Start of Supplied information

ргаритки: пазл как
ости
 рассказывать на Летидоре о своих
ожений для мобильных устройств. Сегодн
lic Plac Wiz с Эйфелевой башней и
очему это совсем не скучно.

End of Supplied information

What you will do: Please copy exactly, and only, the lines running from the one containing "рассказывать на Летидоре о своих" through the end of the listing.

Written solution:
 рассказывать на Летидоре о своих
ожений для мобильных устройств. Сегодн
lic Plac Wiz с Эйфелевой башней и
очему это совсем не скучно.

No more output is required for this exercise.